Top of GIVEN RECORDS

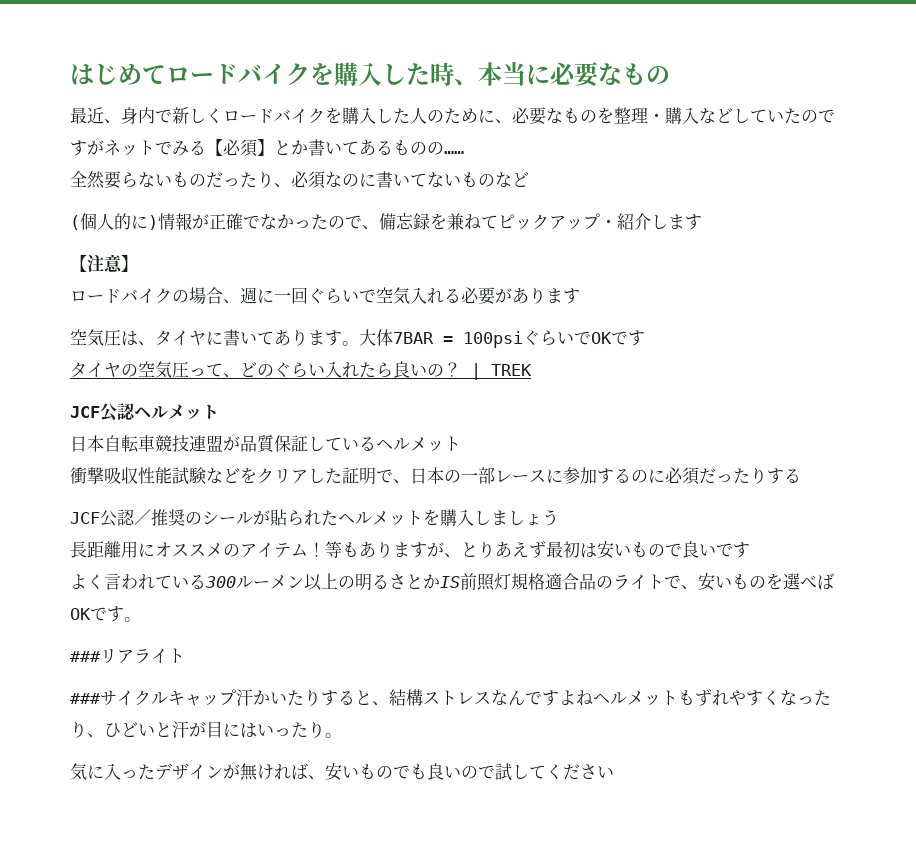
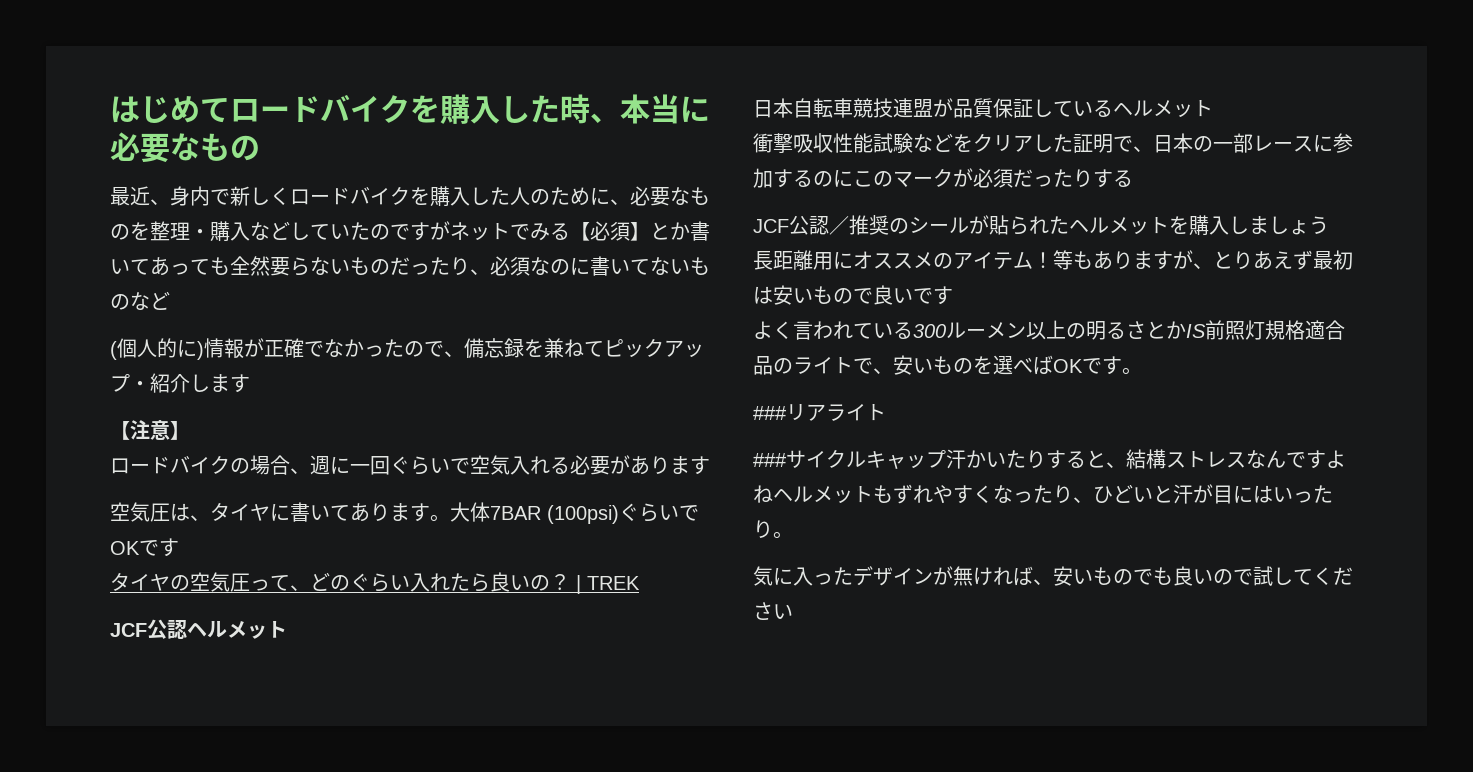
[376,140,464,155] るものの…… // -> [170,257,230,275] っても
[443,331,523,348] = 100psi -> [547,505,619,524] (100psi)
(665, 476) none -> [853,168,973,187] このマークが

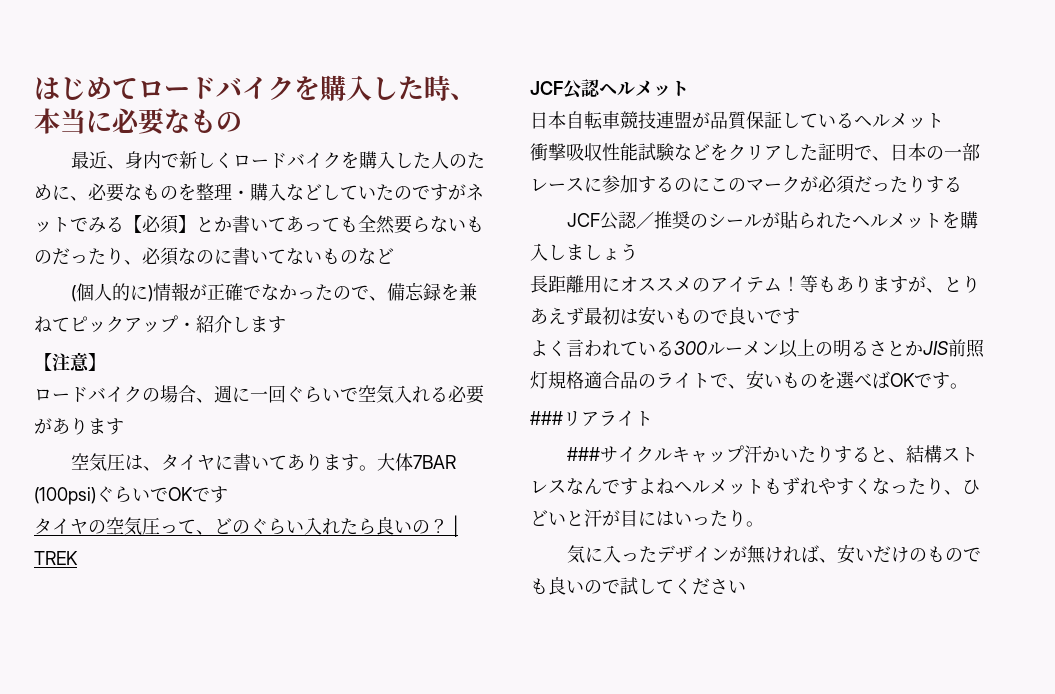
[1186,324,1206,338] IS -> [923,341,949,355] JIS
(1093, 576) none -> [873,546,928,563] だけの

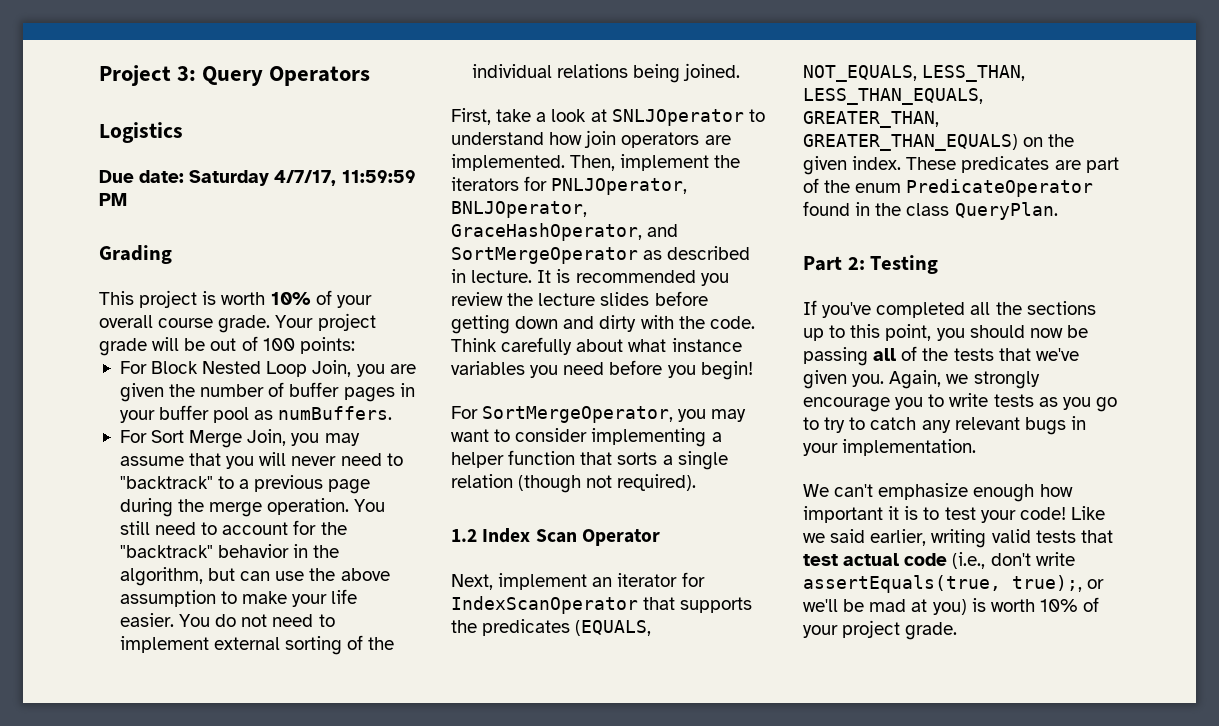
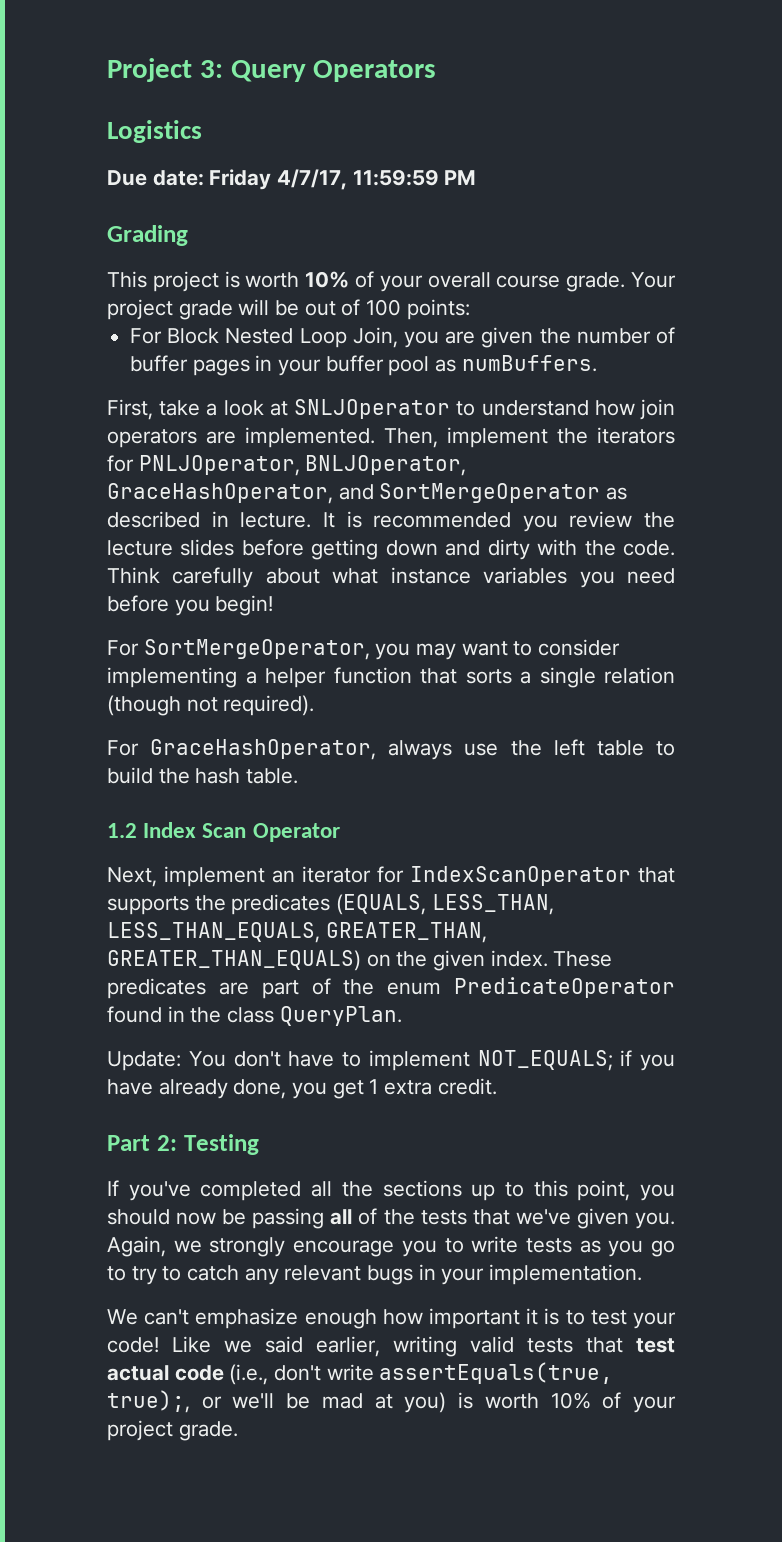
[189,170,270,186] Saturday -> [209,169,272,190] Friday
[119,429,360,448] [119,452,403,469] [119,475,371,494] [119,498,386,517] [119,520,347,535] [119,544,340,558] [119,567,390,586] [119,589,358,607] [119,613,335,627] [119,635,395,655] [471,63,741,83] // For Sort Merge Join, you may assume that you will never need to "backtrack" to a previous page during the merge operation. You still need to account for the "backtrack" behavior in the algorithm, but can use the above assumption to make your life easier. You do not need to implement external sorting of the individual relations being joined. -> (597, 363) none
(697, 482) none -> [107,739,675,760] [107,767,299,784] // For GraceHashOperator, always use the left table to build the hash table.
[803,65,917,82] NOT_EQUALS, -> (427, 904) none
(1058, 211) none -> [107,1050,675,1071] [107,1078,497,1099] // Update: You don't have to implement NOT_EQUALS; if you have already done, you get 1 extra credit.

Bottom of GIVEN RECORDS

Hand over the entries again, exactly as written and without the pictures.

[376,140,464,155] るものの…… // -> [170,257,230,275] っても
[443,331,523,348] = 100psi -> [547,505,619,524] (100psi)
(665, 476) none -> [853,168,973,187] このマークが

[1186,324,1206,338] IS -> [923,341,949,355] JIS
(1093, 576) none -> [873,546,928,563] だけの

[189,170,270,186] Saturday -> [209,169,272,190] Friday
[119,429,360,448] [119,452,403,469] [119,475,371,494] [119,498,386,517] [119,520,347,535] [119,544,340,558] [119,567,390,586] [119,589,358,607] [119,613,335,627] [119,635,395,655] [471,63,741,83] // For Sort Merge Join, you may assume that you will never need to "backtrack" to a previous page during the merge operation. You still need to account for the "backtrack" behavior in the algorithm, but can use the above assumption to make your life easier. You do not need to implement external sorting of the individual relations being joined. -> (597, 363) none
(697, 482) none -> [107,739,675,760] [107,767,299,784] // For GraceHashOperator, always use the left table to build the hash table.
[803,65,917,82] NOT_EQUALS, -> (427, 904) none
(1058, 211) none -> [107,1050,675,1071] [107,1078,497,1099] // Update: You don't have to implement NOT_EQUALS; if you have already done, you get 1 extra credit.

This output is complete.